Carolinas Textile Club

Week of January 13, 2003

Textile fraud being curtailed: Customs official

By Devin Steele

Betty Small speaks with John Stickley Jr. (C) and Chuck Davis, both of Stickley Textiles, Charlotte, NC, after her address to the Carolinas Textile Club during its December meeting.

CHARLOTTE, NC — In recent years, U.S. Customs agents’ visits to textile manufacturing facilities around the world have stopped millions of dollars worth of transshipped goods from reaching the U.S. market, according to a Customs official.

Betty Small, a field national import specialist based here, gave this report to members of the Carolinas Textile Club during its December meeting.

She is a charter member of Customs’ Textile Production and Verification Team (TPVT) initiative, which began in 1994. This team of import specialists and agents examines information about foreign producers at its “textile clearinghouse,” a.k.a. its strategic trade center in New York, and targets certain manufacturers that export to the U.S. They then visit countries and, working with their governments, verify production numbers as they relate to import figures.

“We look at their machinery, their workers, their skill, their production capacity, their import records for fabric — we look at everything,” Small said. “We verify everything and we’ve had some tremendous results.”

From 1998 to 2001, U.S. Customs conducted more than 50 TPVT visits in 32 countries and performed on-site verifications at 1,783 foreign factory locations, she said. Results of these visits: Customs has detained $171.6 million of textile goods, excluded $52.3 million worth of products and issued $52.3 million in penalties to transshippers, she reported. Also during this time, Customs published the names of more than 425 Hong Kong, 97 Macao, 11 Taiwanese, five Bangladesh and one Indonesian firms engaged in origin fraud.

During the period of May 2001 through May 2002, the department also published the names of 182 factories representing $300 million in imports the previous year that were found closed during the verification team visit. Meanwhile, in calendar year 2001, 243 seizures worth $16.5 million were made.

“During our visits, we try to go into targeted factories,” she said. “But they will close. They will go out of business. They will cancel registrations. They will do anything (to keep us out). As these factories cancel their registrations or close while we are in the country, we immediately send word back to Washington and they will put in the computer to stop all shipments from coming in from those factories because we know they’re transshipping.”

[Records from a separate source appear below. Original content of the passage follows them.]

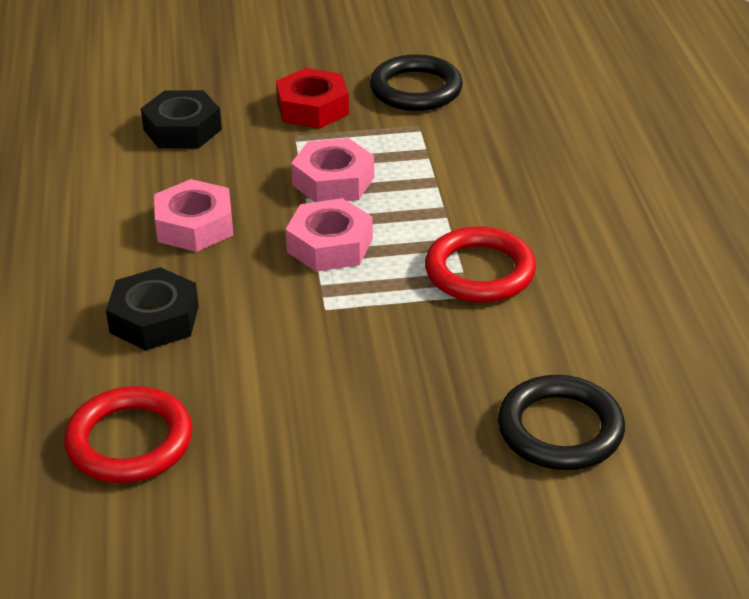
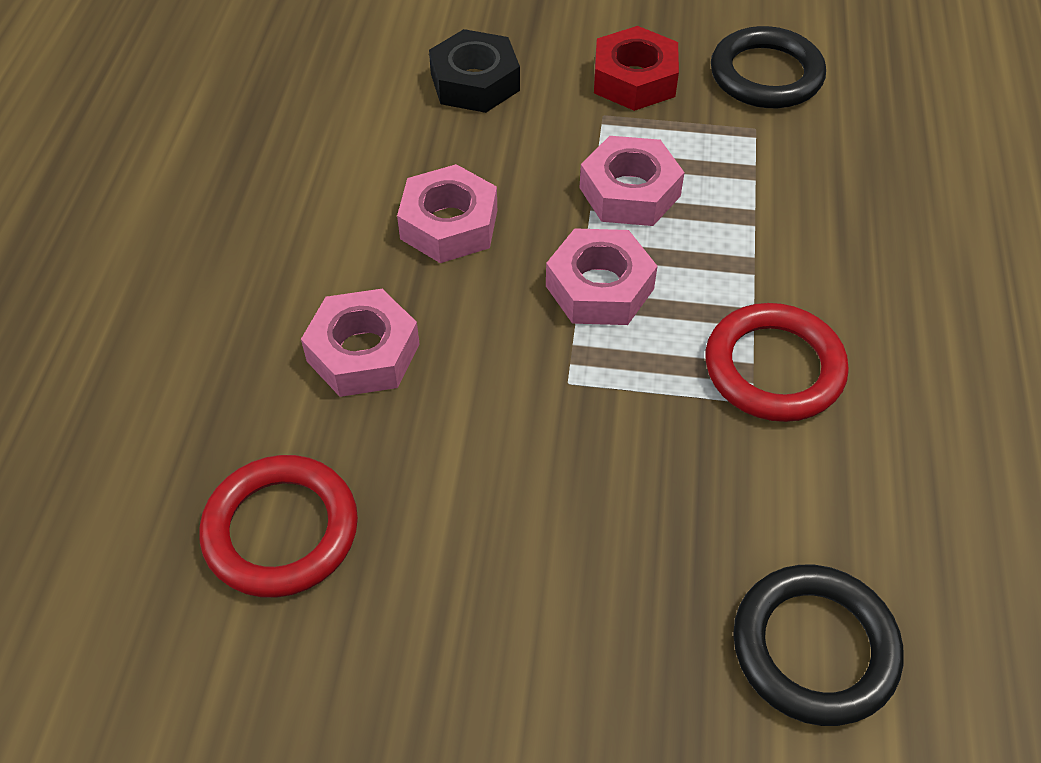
camera: 15 degrees right, 15 degrees up
(154, 319) = (363, 353): black nut -> pink nut

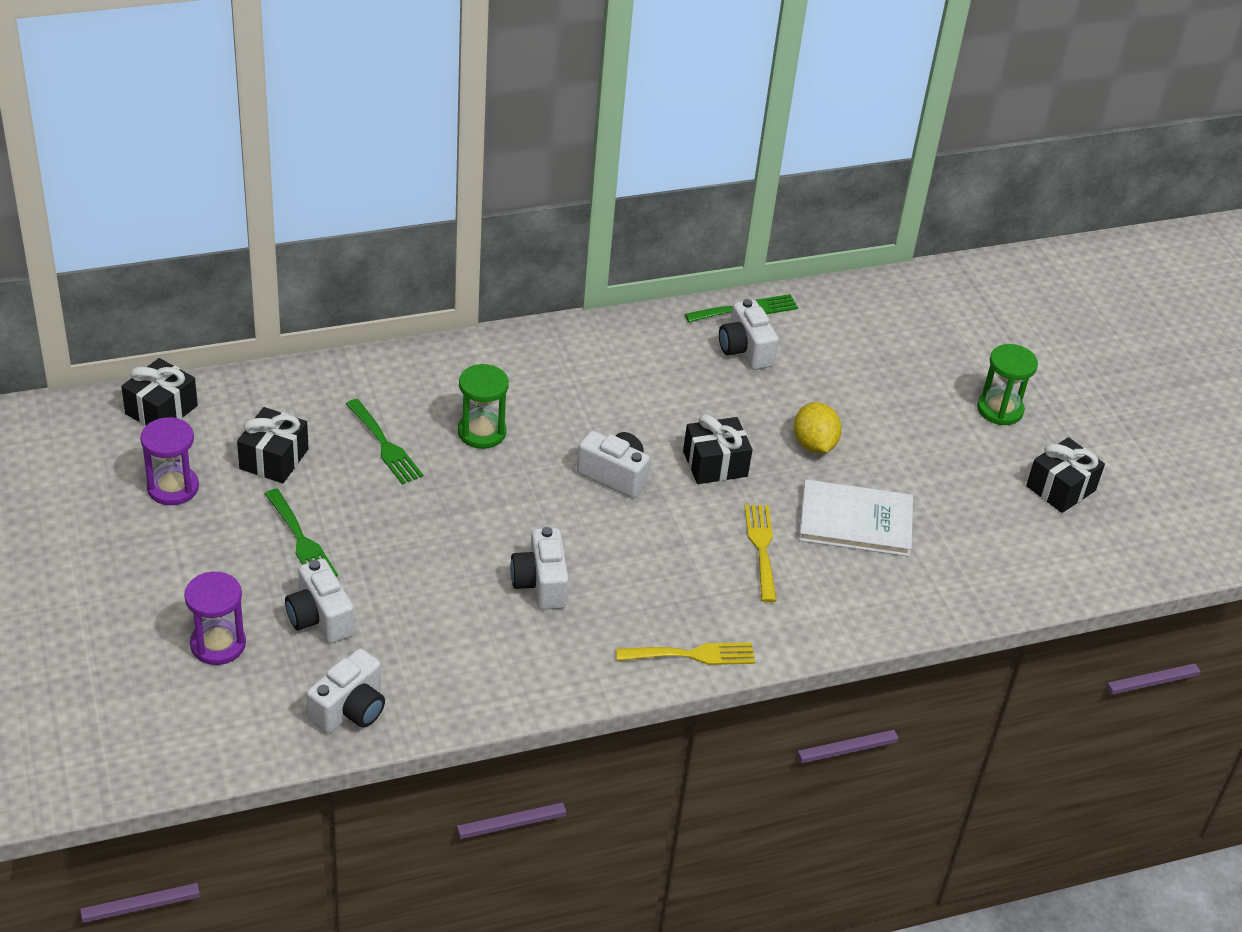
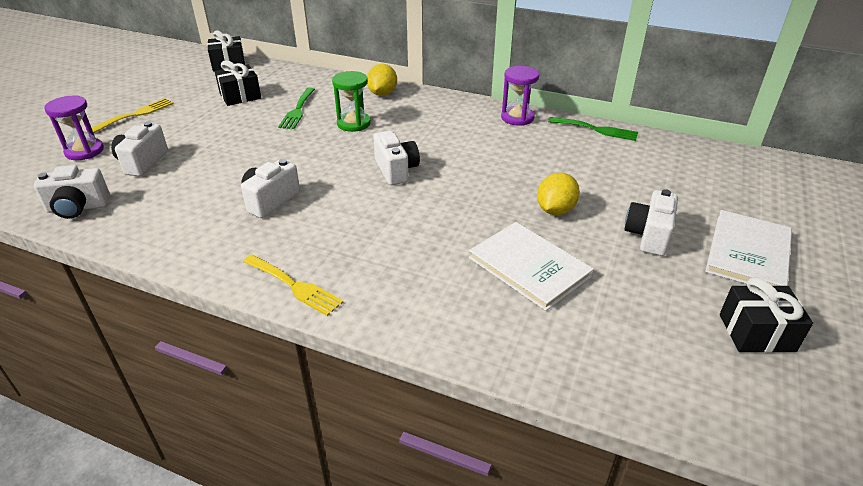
camera: 45 degrees right, 5 degrees down
(173, 488) = (182, 89): purple hourglass -> purple hourglass (517, 118)
(301, 540) = (194, 129): green fork -> none
(451, 365) = (382, 94): none -> yellow lemon
(715, 464) = (468, 191): black gift -> none
(745, 350) = (569, 146): white camera -> white camera (648, 236)
(761, 548) = (435, 249): yellow fork -> yellow fork (136, 114)
(1000, 409) = (748, 253): green hourglass -> white book

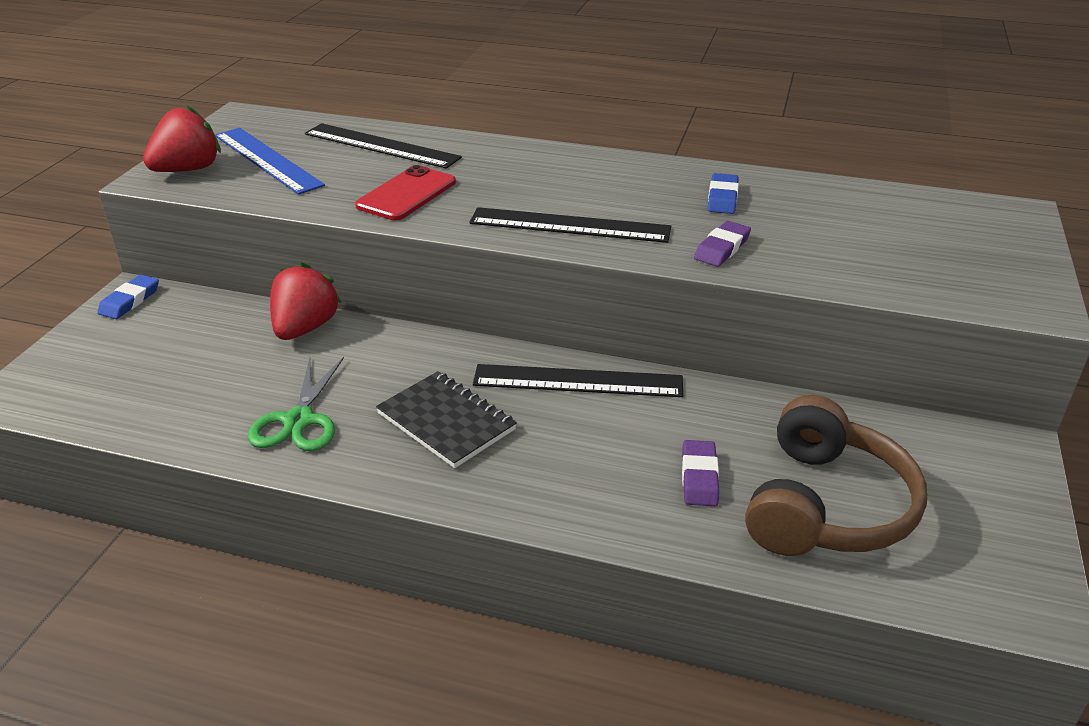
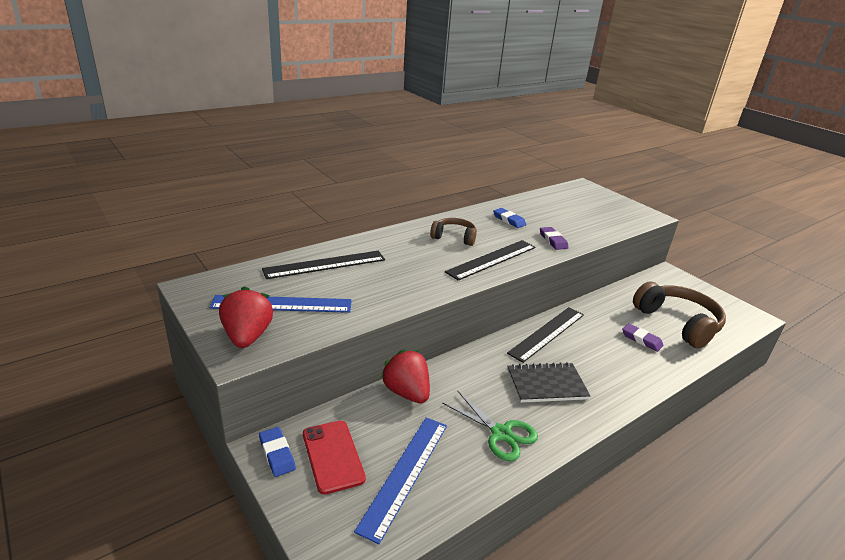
camera: 55 degrees left, 5 degrees down
(165, 382) = (404, 474): none -> blue ruler
(407, 194) = (399, 282): red phone -> red phone (333, 456)
(587, 183) = (454, 237): none -> brown headphones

Since that information was logged in the U.S., no additional imports have come in from these factories, she added.

As a member of the TPVT, Small has visited a number of countries in the last few years, including El Salvador, Bulgaria, Romania, Hungary, Macedonia, South Africa, Lesotha, Maritius, the Philippines and Macao. She has taken 10 trips to Hong Kong, most of them a month-long each.

“When we first started going in there, Hong Kong Customs and the Hong Kong trade department were very hostile to us,” Small said. “But we have developed a tremendous relationship with them and work very well with them.”

Hong Kong regularly checks goods at the China border crossing and now reports its enforcement actions monthly to U.S. Customs, she added. In 2001, Hong Kong checked 102,948 shipments, seizing 445 shipments — illegal goods from China — valued at $21 million.

“They were going to export it to the U.S., with the country of origin Hong Kong,” she said.

In addition, more than 400 factories have been convicted, she said.

Besides textile transshipment, two of Customs’ textile priorities are free trade agreement enforcement and uniformity of the enforcement response, Small pointed out.

On the latter point, Customs’ goal is to handle enforcement matters equally at every U.S. port, she said. As such, the department is working with the NC Center for Applied Textile Technology in Belmont, NC, to train and educate import specialists in such areas as trade documentation and production verification, she noted.

Another current initiative relates to Saudi Arabia, which had been the originating country of a number of transshipped goods, according to Small. Since August, all textile and apparel goods — 35 shipments to date — from Saudi Arabia have been detained at U.S. ports.

“When we detain it, we send information to the importer requesting documentation to substantiate the country of origin,” she said. “So far, we have excluded 22 shipments worth $1 million because they could not produce the documentation.”

Meanwhile, with more sub-Sahara African countries beginning to ship to the U.S. under the Africa Growth and Opportunity Act (AGOA) of 2000, Customs has been involved in helping those exporters play by the rules. So far, the department has provided technical training to 16 nations in Africa, assisted 18 countries with their submissions to the U.S. and completed TPVT visits to South Africa, Lesotho, Kenya and Mauritius.

“We are mandated by legislation over the next six years to go into poor African countries every year and verify that they’re doing everything they need to do to qualify for the AGOA,” Small said. “While we are there we also verify that transshipping is not going on. And we anticipate seeing a lot of that going on there. We’ve worked enough with the Chinese and the Indians to know what they’re capable of, so we’re very carefully watching them.”